The New York-based investment firm argued, in a letter seen by Reuters, that Dr. Martens’ stalled earnings and share price drop, by 83% since its public listing in 2021, is diminishing its value.

Dr. Martens was bought by private equity firm Permira in 2014 and was listed publicly again in 2021. Permira still owns roughly 38.5% of the company. Marathon Partners is an investment firm that owns roughly 5 million shares, making it one of the 30 largest investors in Dr. Martens. The company’s shares closed at 87.75 pence on Monday.

In a letter addressed to Dr. Martens board chairman Paul Mason last month, Mario Cibelli, Marathon Partners’ managing member, wrote: “Maintaining Dr. Martens as an independent publicly traded company is likely no longer in the best interests of shareholders.”

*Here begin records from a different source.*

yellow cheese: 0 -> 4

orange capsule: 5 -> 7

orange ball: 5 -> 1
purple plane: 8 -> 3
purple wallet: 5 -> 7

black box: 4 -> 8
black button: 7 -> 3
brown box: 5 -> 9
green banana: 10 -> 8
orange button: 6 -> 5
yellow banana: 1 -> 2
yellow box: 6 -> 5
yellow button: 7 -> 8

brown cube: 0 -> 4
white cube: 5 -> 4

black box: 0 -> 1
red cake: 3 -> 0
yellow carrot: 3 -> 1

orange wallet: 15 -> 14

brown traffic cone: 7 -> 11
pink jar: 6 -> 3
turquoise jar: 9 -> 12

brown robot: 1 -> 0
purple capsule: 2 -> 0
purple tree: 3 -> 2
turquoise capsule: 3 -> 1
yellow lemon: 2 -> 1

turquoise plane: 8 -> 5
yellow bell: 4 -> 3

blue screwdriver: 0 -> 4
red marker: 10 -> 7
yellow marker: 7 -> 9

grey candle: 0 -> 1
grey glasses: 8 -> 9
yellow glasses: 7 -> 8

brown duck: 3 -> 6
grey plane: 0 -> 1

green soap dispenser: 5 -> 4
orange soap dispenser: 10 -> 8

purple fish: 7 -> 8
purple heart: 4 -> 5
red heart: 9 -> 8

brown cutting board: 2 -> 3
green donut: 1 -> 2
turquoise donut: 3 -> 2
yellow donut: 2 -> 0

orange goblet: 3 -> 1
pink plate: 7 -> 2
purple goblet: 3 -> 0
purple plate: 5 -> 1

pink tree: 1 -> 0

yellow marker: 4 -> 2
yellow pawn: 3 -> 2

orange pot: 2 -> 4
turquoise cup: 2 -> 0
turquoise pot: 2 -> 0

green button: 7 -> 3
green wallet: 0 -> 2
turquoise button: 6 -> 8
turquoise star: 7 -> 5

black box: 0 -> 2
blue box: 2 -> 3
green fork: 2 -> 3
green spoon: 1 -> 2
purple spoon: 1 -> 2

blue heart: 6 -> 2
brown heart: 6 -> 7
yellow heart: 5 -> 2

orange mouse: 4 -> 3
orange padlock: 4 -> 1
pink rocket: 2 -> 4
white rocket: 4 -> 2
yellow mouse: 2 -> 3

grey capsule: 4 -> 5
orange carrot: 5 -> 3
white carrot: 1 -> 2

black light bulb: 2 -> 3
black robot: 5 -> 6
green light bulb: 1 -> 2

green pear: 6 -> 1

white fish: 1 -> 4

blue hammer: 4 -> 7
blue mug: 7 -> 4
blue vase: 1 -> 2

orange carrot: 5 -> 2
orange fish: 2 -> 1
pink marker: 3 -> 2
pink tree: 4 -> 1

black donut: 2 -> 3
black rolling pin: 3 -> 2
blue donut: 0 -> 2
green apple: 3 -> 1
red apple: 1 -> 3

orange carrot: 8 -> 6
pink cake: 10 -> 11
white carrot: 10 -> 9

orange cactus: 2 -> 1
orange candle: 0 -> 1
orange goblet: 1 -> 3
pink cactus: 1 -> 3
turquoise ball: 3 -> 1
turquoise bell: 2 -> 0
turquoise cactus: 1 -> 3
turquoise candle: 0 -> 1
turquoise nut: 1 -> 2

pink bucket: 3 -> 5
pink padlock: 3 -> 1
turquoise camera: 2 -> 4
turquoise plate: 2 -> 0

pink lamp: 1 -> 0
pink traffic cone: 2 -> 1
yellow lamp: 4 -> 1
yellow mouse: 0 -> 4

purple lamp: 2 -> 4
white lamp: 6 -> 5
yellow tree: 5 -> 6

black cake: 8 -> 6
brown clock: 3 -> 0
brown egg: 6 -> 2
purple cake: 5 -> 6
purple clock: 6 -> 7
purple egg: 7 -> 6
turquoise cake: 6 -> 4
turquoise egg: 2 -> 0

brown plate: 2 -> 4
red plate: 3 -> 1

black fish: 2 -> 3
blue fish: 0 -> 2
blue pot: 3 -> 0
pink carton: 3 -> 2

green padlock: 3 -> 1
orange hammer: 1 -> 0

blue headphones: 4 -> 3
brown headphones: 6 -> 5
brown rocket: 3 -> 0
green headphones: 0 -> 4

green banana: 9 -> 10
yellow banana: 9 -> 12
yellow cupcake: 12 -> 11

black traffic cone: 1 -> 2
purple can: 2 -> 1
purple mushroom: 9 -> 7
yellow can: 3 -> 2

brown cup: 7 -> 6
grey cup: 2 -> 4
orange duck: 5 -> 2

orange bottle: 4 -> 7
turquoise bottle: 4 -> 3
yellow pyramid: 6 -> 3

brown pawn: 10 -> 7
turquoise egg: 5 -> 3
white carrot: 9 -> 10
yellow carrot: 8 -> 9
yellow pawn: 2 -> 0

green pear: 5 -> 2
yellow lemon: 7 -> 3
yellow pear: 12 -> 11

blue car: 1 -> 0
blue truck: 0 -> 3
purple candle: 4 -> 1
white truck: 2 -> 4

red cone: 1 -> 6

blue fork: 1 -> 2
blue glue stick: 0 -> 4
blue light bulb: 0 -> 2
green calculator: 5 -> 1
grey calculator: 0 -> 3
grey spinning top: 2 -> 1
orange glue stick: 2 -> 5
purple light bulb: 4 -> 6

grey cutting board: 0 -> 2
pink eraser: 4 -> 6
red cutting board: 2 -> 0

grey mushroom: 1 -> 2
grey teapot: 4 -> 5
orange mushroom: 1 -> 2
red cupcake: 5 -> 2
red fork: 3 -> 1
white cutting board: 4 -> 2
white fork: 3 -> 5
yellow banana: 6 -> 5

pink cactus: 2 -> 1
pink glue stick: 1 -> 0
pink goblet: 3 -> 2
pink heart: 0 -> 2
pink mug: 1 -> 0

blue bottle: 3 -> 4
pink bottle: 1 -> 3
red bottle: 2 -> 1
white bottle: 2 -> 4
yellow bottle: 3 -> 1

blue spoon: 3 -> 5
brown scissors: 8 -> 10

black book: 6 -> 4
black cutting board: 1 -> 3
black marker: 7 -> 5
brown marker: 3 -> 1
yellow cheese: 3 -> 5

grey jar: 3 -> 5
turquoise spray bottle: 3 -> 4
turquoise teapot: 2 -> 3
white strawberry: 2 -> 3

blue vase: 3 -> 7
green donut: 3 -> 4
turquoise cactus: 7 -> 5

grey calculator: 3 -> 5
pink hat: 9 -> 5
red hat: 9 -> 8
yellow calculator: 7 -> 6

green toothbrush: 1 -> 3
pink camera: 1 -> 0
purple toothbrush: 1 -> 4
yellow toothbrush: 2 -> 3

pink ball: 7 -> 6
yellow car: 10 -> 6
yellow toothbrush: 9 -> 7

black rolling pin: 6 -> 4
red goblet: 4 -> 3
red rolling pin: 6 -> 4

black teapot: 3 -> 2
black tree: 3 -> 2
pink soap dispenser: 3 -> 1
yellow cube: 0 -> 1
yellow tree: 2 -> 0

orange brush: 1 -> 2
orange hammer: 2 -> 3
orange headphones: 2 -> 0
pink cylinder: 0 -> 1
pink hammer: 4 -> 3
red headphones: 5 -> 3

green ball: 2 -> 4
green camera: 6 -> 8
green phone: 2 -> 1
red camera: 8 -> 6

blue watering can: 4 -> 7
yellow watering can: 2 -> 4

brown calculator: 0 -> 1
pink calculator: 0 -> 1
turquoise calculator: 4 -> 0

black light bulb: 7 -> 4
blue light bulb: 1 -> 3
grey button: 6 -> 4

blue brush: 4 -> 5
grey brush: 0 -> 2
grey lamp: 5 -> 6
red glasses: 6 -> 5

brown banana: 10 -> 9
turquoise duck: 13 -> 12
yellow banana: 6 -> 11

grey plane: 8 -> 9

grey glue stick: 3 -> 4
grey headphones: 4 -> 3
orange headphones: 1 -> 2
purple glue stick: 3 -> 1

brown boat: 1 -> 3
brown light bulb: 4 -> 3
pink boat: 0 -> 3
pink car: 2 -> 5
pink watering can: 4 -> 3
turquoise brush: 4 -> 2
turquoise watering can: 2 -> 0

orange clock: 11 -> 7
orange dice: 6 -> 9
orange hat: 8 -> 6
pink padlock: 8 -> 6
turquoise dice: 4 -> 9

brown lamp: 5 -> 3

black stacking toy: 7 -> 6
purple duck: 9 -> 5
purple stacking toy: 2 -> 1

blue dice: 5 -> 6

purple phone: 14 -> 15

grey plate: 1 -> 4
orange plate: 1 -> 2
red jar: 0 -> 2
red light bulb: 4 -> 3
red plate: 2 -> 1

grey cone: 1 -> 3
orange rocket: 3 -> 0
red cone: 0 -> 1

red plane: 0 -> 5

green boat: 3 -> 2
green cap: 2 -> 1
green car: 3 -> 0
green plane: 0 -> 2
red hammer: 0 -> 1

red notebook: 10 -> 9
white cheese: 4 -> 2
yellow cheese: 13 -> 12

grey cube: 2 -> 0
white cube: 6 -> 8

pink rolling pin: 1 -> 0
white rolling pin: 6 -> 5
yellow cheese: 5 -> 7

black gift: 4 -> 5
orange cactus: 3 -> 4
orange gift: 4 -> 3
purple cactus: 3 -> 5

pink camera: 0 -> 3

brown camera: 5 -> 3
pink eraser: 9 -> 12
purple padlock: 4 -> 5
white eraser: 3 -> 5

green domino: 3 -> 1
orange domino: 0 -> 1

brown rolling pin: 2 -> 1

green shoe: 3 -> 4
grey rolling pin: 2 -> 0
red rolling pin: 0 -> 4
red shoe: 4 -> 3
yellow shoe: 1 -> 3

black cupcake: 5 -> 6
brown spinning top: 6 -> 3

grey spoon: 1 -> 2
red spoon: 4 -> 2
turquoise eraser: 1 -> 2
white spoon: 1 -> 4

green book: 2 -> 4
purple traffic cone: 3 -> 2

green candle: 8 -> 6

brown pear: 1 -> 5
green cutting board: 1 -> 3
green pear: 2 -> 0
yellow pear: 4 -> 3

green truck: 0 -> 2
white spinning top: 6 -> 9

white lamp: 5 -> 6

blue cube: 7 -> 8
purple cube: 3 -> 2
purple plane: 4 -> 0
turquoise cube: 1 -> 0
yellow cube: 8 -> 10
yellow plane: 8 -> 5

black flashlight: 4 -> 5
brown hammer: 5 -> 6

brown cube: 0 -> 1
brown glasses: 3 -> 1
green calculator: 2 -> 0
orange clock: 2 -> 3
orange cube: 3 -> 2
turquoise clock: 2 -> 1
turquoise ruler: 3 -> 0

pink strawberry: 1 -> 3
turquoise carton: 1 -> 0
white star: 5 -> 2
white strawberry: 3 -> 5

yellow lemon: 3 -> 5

The footwear brand would produce higher earnings as a private company or as part of a multi-brand holding company. A strategic buyer “could add further scale to operations, create new synergies and eliminate unnecessary overhead,” the letter added.

While the company has a current market value of about £880 million ($1.1 billion), the brand could attract potential buyers who might be willing to spend at least £1.5 billion ($2 billion).

Cibelli argued that Permira should “support a strategic alternative process to maximise shareholder value for a company that has effectively become stranded and orphaned in the public markets.”